[Stored data entries]
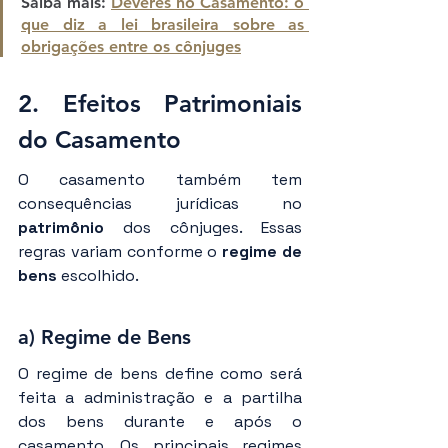
Saiba mais: 
Deveres no Casamento: o 
que diz a lei brasileira sobre as 
obrigações entre os cônjuges
2. Efeitos Patrimoniais 
do Casamento
O casamento também tem 
consequências jurídicas no 
patrimônio
 dos cônjuges. Essas 
regras variam conforme o 
regime de 
bens
 escolhido.
a) Regime de Bens
O regime de bens define como será 
feita a administração e a partilha 
dos bens durante e após o 
casamento. Os principais regimes 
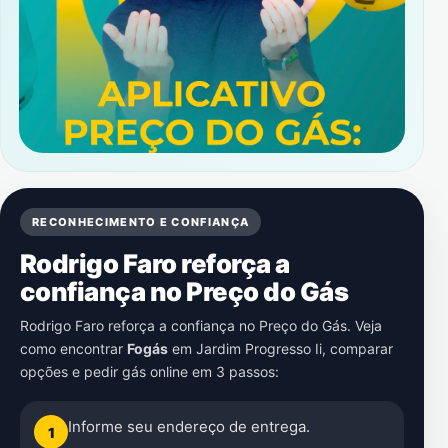
RECONHECIMENTO E CONFIANÇA
Rodrigo Faro reforça a
confiança no Preço do Gás
Rodrigo Faro reforça a confiança no Preço do Gás. Veja
como encontrar
Fogás
em
Jardim Progresso Ii
, comparar
opções e pedir gás online em 3 passos:
Informe seu endereço de entrega.
1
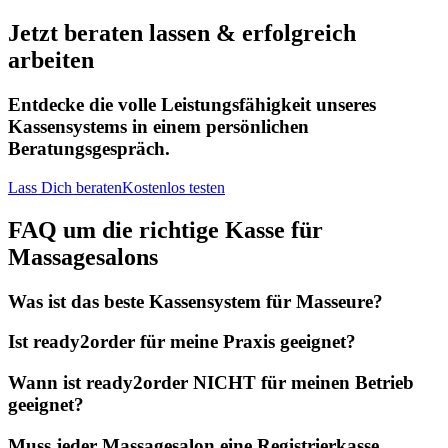
Jetzt beraten lassen & erfolgreich
arbeiten
Entdecke die volle Leistungsfähigkeit unseres
Kassensystems in einem persönlichen
Beratungsgespräch.
Lass Dich beraten
Kostenlos testen
FAQ um die richtige Kasse für
Massagesalons
Was ist das beste Kassensystem für Masseure?
Ist ready2order für meine Praxis geeignet?
Wann ist ready2order NICHT für meinen Betrieb
geeignet?
Muss jeder Massagesalon eine Registrierkasse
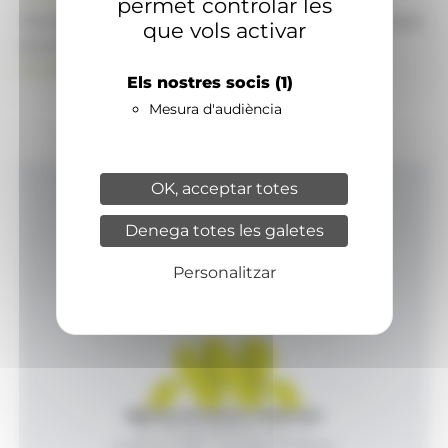
permet controlar les
També pot visitar el portal de notícies d'informació
que vols activar
econòmica, empresarial i financera
ANAECONOMIA.AD
Els nostres socis
(1)
Mesura d'audiència
OK, acceptar totes
Inici
Denega totes les galetes
Productes i serveis
Agència
Personalitzar
Contacte
Agència de Notícies Andorrana
Av. Príncep Benlloch, 43, -1, 1
Andorra la Vella - Principat d’Andorra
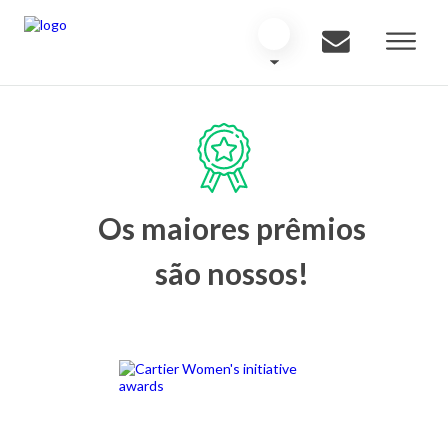
Os maiores prêmios
são nossos!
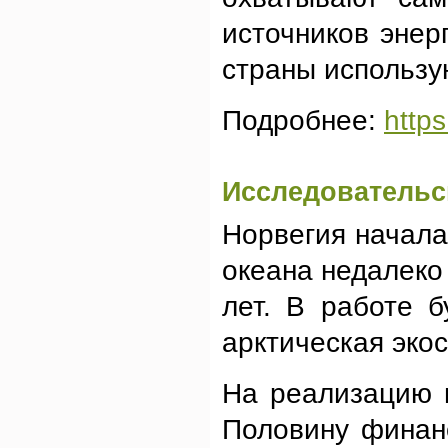
источников энер
страны использу
Подробнее:
https
Исследовательс
Норвегия начала
океана недалеко
лет. В работе 
арктическая эко
На реализацию п
Половину финанс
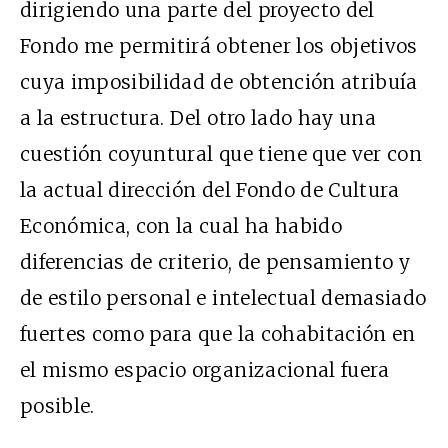
dirigiendo una parte del proyecto del
Fondo me permitirá obtener los objetivos
cuya imposibilidad de obtención atribuía
a la estructura. Del otro lado hay una
cuestión coyuntural que tiene que ver con
la actual dirección del Fondo de Cultura
Económica, con la cual ha habido
diferencias de criterio, de pensamiento y
de estilo personal e intelectual demasiado
fuertes como para que la cohabitación en
el mismo espacio organizacional fuera
posible.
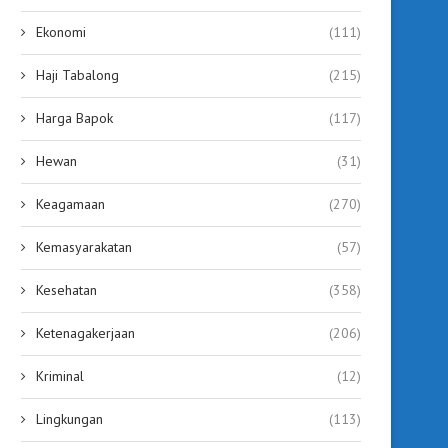
Ekonomi
(111)
Haji Tabalong
(215)
Harga Bapok
(117)
Hewan
(31)
Keagamaan
(270)
Kemasyarakatan
(57)
Kesehatan
(358)
Ketenagakerjaan
(206)
Kriminal
(12)
Lingkungan
(113)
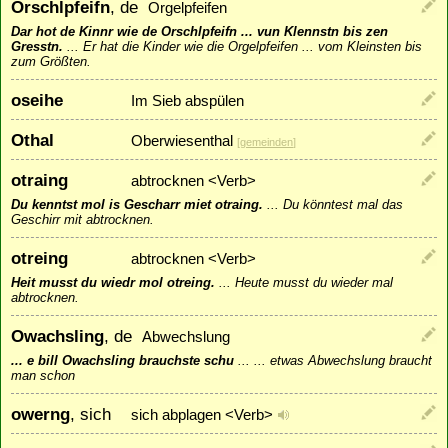
Orschlpfeifn
, de
Orgelpfeifen
Dar hot de Kinnr wie de Orschlpfeifn ... vun Klennstn bis zen
Gresstn.
...
Er hat die Kinder wie die Orgelpfeifen ... vom Kleinsten bis
zum Größten.
oseihe
Im Sieb abspülen
Othal
Oberwiesenthal
[
gemeinden
]
otraing
abtrocknen <Verb>
Du kenntst mol is Gescharr miet otraing.
...
Du könntest mal das
Geschirr mit abtrocknen.
otreing
abtrocknen <Verb>
Heit musst du wiedr mol otreing.
...
Heute musst du wieder mal
abtrocknen.
Owachsling
, de
Abwechslung
... e bill Owachsling brauchste schu
...
... etwas Abwechslung braucht
man schon
owerng
, sich
sich abplagen <Verb>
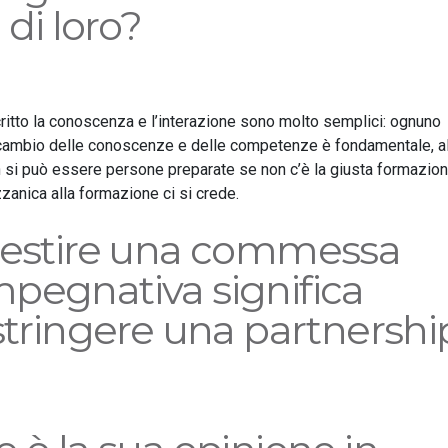
 di loro?
tto la conoscenza e l’interazione sono molto semplici: ognuno
erscambio delle conoscenze e delle competenze è fondamentale, al
n si può essere persone preparate se non c’è la giusta formazio
anica alla formazione ci si crede.
 gestire una commessa
pegnativa significa
 stringere una partnershi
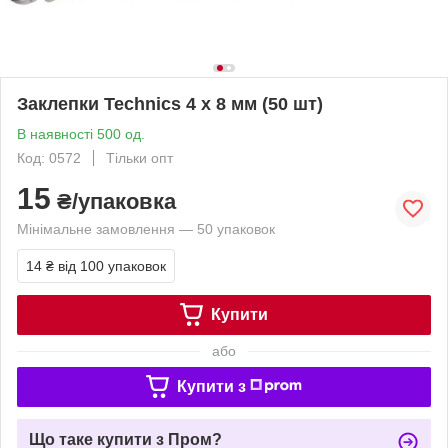
Заклепки Technics 4 x 8 мм (50 шт)
В наявності 500 од.
Код: 0572
Тільки опт
15
₴/упаковка
Мінімальне замовлення — 50 упаковок
14 ₴
від 100 упаковок
Купити
або
Купити з
Що таке купити з Пром?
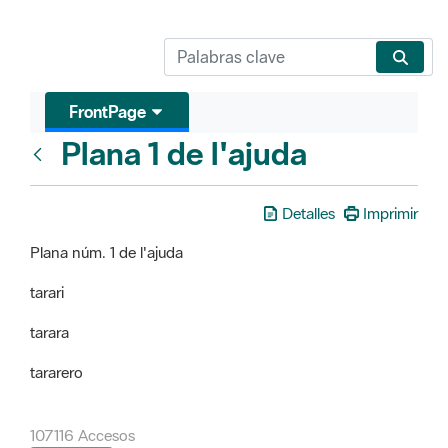
FrontPage
Plana 1 de l'ajuda
FrontPage
Detalles
Imprimir
Plana núm. 1 de l'ajuda
tarari
tarara
tararero
107116 Accesos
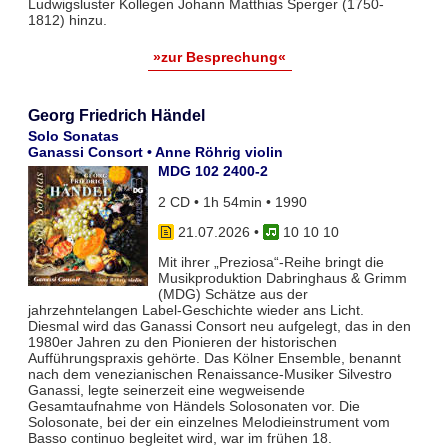
Ludwigsluster Kollegen Johann Matthias Sperger (1750-
1812) hinzu.
»zur Besprechung«
Georg Friedrich Händel
Solo Sonatas
Ganassi Consort • Anne Röhrig violin
MDG 102 2400-2
2 CD • 1h 54min • 1990
21.07.2026
•
10 10 10
Mit ihrer „Preziosa“-Reihe bringt die
Musikproduktion Dabringhaus & Grimm
(MDG) Schätze aus der
jahrzehntelangen Label-Geschichte wieder ans Licht.
Diesmal wird das Ganassi Consort neu aufgelegt, das in den
1980er Jahren zu den Pionieren der historischen
Aufführungspraxis gehörte. Das Kölner Ensemble, benannt
nach dem venezianischen Renaissance-Musiker Silvestro
Ganassi, legte seinerzeit eine wegweisende
Gesamtaufnahme von Händels Solosonaten vor. Die
Solosonate, bei der ein einzelnes Melodieinstrument vom
Basso continuo begleitet wird, war im frühen 18.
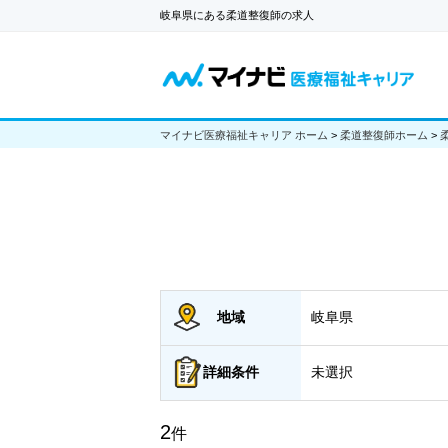
岐阜県にある柔道整復師の求人
マイナビ医療福祉キャリア ホーム
>
柔道整復師ホーム
>
地域
岐阜県
詳細
条件
未選択
2
件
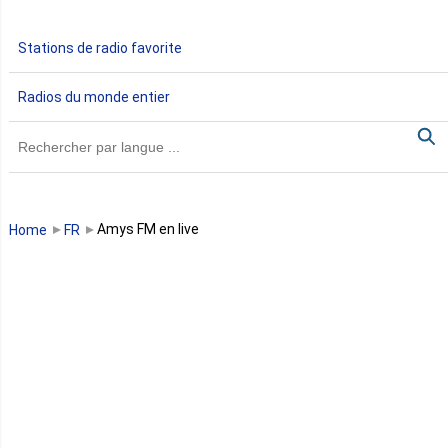
Gabon
Stations de radio favorite
Gambie
Radios du monde entier
Ghana
Guinée
Guinée Bissau
Amys FM en live
Home
FR
Guinée équatoriale
Kenya
Lesotho
Libye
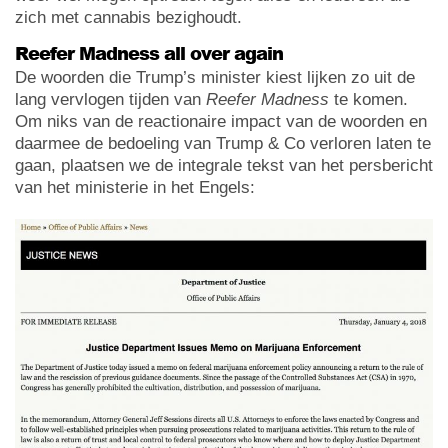
zich met cannabis bezighoudt.
Reefer Madness all over again
De woorden die Trump’s minister kiest lijken zo uit de
lang vervlogen tijden van
Reefer Madness
te komen.
Om niks van de reactionaire impact van de woorden en
daarmee de bedoeling van Trump & Co verloren laten te
gaan, plaatsen we de integrale tekst van het persbericht
van het ministerie in het Engels:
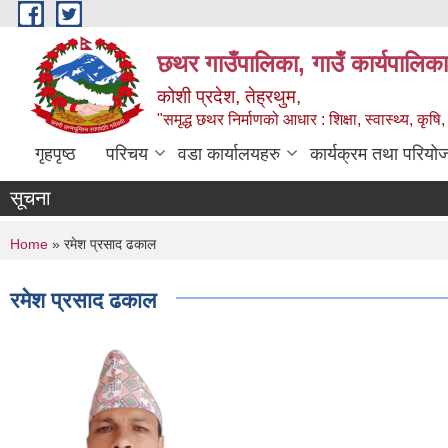
Skip to main content
छथर गाउँपालिका, गाउँ कार्यपालिका
कोशी प्रदेश, तेह्रथुम,
"समृद्ध छथर निर्माणको आधार : शिक्षा, स्वास्थ्य, कृषि, 
गृहपृष्ठ
परिचय
वडा कार्यालयहरु
कार्यक्रम तथा परियो
सूचना
You are here
Home
» रमेश प्रसाद ढकाल
रमेश प्रसाद ढकाल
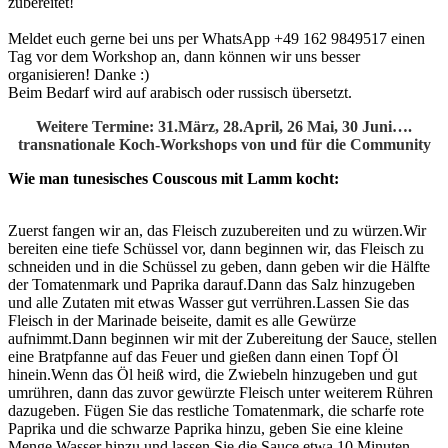
zubereitet!
Meldet euch gerne bei uns per WhatsApp +49 162 9849517
einen
Tag vor dem Workshop an, dann können wir uns besser
organisieren! Danke :)
Beim Bedarf wird auf arabisch oder russisch übersetzt.
Weitere Termine: 31.März, 28.April, 26 Mai, 30 Juni….
transnationale Koch-Workshops von und für die Community
Wie man tunesisches Couscous mit Lamm kocht:
Zuerst fangen wir an, das Fleisch zuzubereiten und zu würzen.Wir
bereiten eine tiefe Schüssel vor, dann beginnen wir, das Fleisch zu
schneiden und in die Schüssel zu geben, dann geben wir die Hälfte
der Tomatenmark und Paprika darauf.Dann das Salz hinzugeben
und alle Zutaten mit etwas Wasser gut verrühren.Lassen Sie das
Fleisch in der Marinade beiseite, damit es alle Gewürze
aufnimmt.Dann beginnen wir mit der Zubereitung der Sauce, stellen
eine Bratpfanne auf das Feuer und gießen dann einen Topf Öl
hinein.Wenn das Öl heiß wird, die Zwiebeln hinzugeben und gut
umrühren, dann das zuvor gewürzte Fleisch unter weiterem Rühren
dazugeben. Fügen Sie das restliche Tomatenmark, die scharfe rote
Paprika und die schwarze Paprika hinzu, geben Sie eine kleine
Menge Wasser hinzu und lassen Sie die Sauce etwa 10 Minuten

▶ **WHAT TO WORK ON**: Output the text from all of the records above line for line, without changing anything, and leave the pictures out.

▶ **RESULT FOR THIS EXERCISE**:
Saiba mais: 
Deveres no Casamento: o 
que diz a lei brasileira sobre as 
obrigações entre os cônjuges
2. Efeitos Patrimoniais 
do Casamento
O casamento também tem 
consequências jurídicas no 
patrimônio
 dos cônjuges. Essas 
regras variam conforme o 
regime de 
bens
 escolhido.
a) Regime de Bens
O regime de bens define como será 
feita a administração e a partilha 
dos bens durante e após o 
casamento. Os principais regimes 
RECONHECIMENTO E CONFIANÇA
Rodrigo Faro reforça a
confiança no Preço do Gás
Rodrigo Faro reforça a confiança no Preço do Gás. Veja
como encontrar
Fogás
em
Jardim Progresso Ii
, comparar
opções e pedir gás online em 3 passos:
Informe seu endereço de entrega.
1
Jetzt beraten lassen & erfolgreich
arbeiten
Entdecke die volle Leistungsfähigkeit unseres
Kassensystems in einem persönlichen
Beratungsgespräch.
Lass Dich beraten
Kostenlos testen
FAQ um die richtige Kasse für
Massagesalons
Was ist das beste Kassensystem für Masseure?
Ist ready2order für meine Praxis geeignet?
Wann ist ready2order NICHT für meinen Betrieb
geeignet?
Muss jeder Massagesalon eine Registrierkasse
permet controlar les
També pot visitar el portal de notícies d'informació
que vols activar
econòmica, empresarial i financera
ANAECONOMIA.AD
Els nostres socis
(1)
Mesura d'audiència
OK, acceptar totes
Inici
Denega totes les galetes
Productes i serveis
Agència
Personalitzar
Contacte
Agència de Notícies Andorrana
Av. Príncep Benlloch, 43, -1, 1
Andorra la Vella - Principat d’Andorra
Os maiores prêmios
são nossos!
источников энер
страны использу
Подробнее:
https
Исследовательс
Норвегия начала
океана недалеко
лет. В работе 
арктическая эко
На реализацию п
Половину финанс
dirigiendo una parte del proyecto del
Fondo me permitirá obtener los objetivos
cuya imposibilidad de obtención atribuía
a la estructura. Del otro lado hay una
cuestión coyuntural que tiene que ver con
la actual dirección del Fondo de Cultura
Económica, con la cual ha habido
diferencias de criterio, de pensamiento y
de estilo personal e intelectual demasiado
fuertes como para que la cohabitación en
el mismo espacio organizacional fuera
posible.
Ekonomi
(111)
Haji Tabalong
(215)
Harga Bapok
(117)
Hewan
(31)
Keagamaan
(270)
Kemasyarakatan
(57)
Kesehatan
(358)
Ketenagakerjaan
(206)
Kriminal
(12)
Lingkungan
(113)
Orschlpfeifn
, de
Orgelpfeifen
Dar hot de Kinnr wie de Orschlpfeifn ... vun Klennstn bis zen
Gresstn.
...
Er hat die Kinder wie die Orgelpfeifen ... vom Kleinsten bis
zum Größten.
oseihe
Im Sieb abspülen
Othal
Oberwiesenthal
[
gemeinden
]
otraing
abtrocknen <Verb>
Du kenntst mol is Gescharr miet otraing.
...
Du könntest mal das
Geschirr mit abtrocknen.
otreing
abtrocknen <Verb>
Heit musst du wiedr mol otreing.
...
Heute musst du wieder mal
abtrocknen.
Owachsling
, de
Abwechslung
... e bill Owachsling brauchste schu
...
... etwas Abwechslung braucht
man schon
owerng
, sich
sich abplagen <Verb>
 di loro?
tto la conoscenza e l’interazione sono molto semplici: ognuno
erscambio delle conoscenze e delle competenze è fondamentale, al
n si può essere persone preparate se non c’è la giusta formazio
anica alla formazione ci si crede.
 gestire una commessa
pegnativa significa
 stringere una partnershi
Заклепки Technics 4 x 8 мм (50 шт)
В наявності 500 од.
Код: 0572
Тільки опт
15
₴/упаковка
Мінімальне замовлення — 50 упаковок
14 ₴
від 100 упаковок
Купити
або
Купити з
Що таке купити з Пром?
FrontPage
Plana 1 de l'ajuda
FrontPage
Detalles
Imprimir
Plana núm. 1 de l'ajuda
tarari
tarara
tararero
107116 Accesos
Ludwigsluster Kollegen Johann Matthias Sperger (1750-
1812) hinzu.
»zur Besprechung«
Georg Friedrich Händel
Solo Sonatas
Ganassi Consort • Anne Röhrig violin
MDG 102 2400-2
2 CD • 1h 54min • 1990
21.07.2026
•
10 10 10
Mit ihrer „Preziosa“-Reihe bringt die
Musikproduktion Dabringhaus & Grimm
(MDG) Schätze aus der
jahrzehntelangen Label-Geschichte wieder ans Licht.
Diesmal wird das Ganassi Consort neu aufgelegt, das in den
1980er Jahren zu den Pionieren der historischen
Aufführungspraxis gehörte. Das Kölner Ensemble, benannt
nach dem venezianischen Renaissance-Musiker Silvestro
Ganassi, legte seinerzeit eine wegweisende
Gesamtaufnahme von Händels Solosonaten vor. Die
Solosonate, bei der ein einzelnes Melodieinstrument vom
Basso continuo begleitet wird, war im frühen 18.
岐阜県にある柔道整復師の求人
マイナビ医療福祉キャリア ホーム
>
柔道整復師ホーム
>
地域
岐阜県
詳細
条件
未選択
2
件
Gabon
Stations de radio favorite
Gambie
Radios du monde entier
Ghana
Guinée
Guinée Bissau
Amys FM en live
Home
FR
Guinée équatoriale
Kenya
Lesotho
Libye
zich met cannabis bezighoudt.
Reefer Madness all over again
De woorden die Trump’s minister kiest lijken zo uit de
lang vervlogen tijden van
Reefer Madness
te komen.
Om niks van de reactionaire impact van de woorden en
daarmee de bedoeling van Trump & Co verloren laten te
gaan, plaatsen we de integrale tekst van het persbericht
van het ministerie in het Engels:
Skip to main content
छथर गाउँपालिका, गाउँ कार्यपालिका
कोशी प्रदेश, तेह्रथुम,
"समृद्ध छथर निर्माणको आधार : शिक्षा, स्वास्थ्य, कृषि, 
गृहपृष्ठ
परिचय
वडा कार्यालयहरु
कार्यक्रम तथा परियो
सूचना
You are here
Home
» रमेश प्रसाद ढकाल
रमेश प्रसाद ढकाल
zubereitet!
Meldet euch gerne bei uns per WhatsApp +49 162 9849517
einen
Tag vor dem Workshop an, dann können wir uns besser
organisieren! Danke :)
Beim Bedarf wird auf arabisch oder russisch übersetzt.
Weitere Termine: 31.März, 28.April, 26 Mai, 30 Juni….
transnationale Koch-Workshops von und für die Community
Wie man tunesisches Couscous mit Lamm kocht:
Zuerst fangen wir an, das Fleisch zuzubereiten und zu würzen.Wir
bereiten eine tiefe Schüssel vor, dann beginnen wir, das Fleisch zu
schneiden und in die Schüssel zu geben, dann geben wir die Hälfte
der Tomatenmark und Paprika darauf.Dann das Salz hinzugeben
und alle Zutaten mit etwas Wasser gut verrühren.Lassen Sie das
Fleisch in der Marinade beiseite, damit es alle Gewürze
aufnimmt.Dann beginnen wir mit der Zubereitung der Sauce, stellen
eine Bratpfanne auf das Feuer und gießen dann einen Topf Öl
hinein.Wenn das Öl heiß wird, die Zwiebeln hinzugeben und gut
umrühren, dann das zuvor gewürzte Fleisch unter weiterem Rühren
dazugeben. Fügen Sie das restliche Tomatenmark, die scharfe rote
Paprika und die schwarze Paprika hinzu, geben Sie eine kleine
Menge Wasser hinzu und lassen Sie die Sauce etwa 10 Minuten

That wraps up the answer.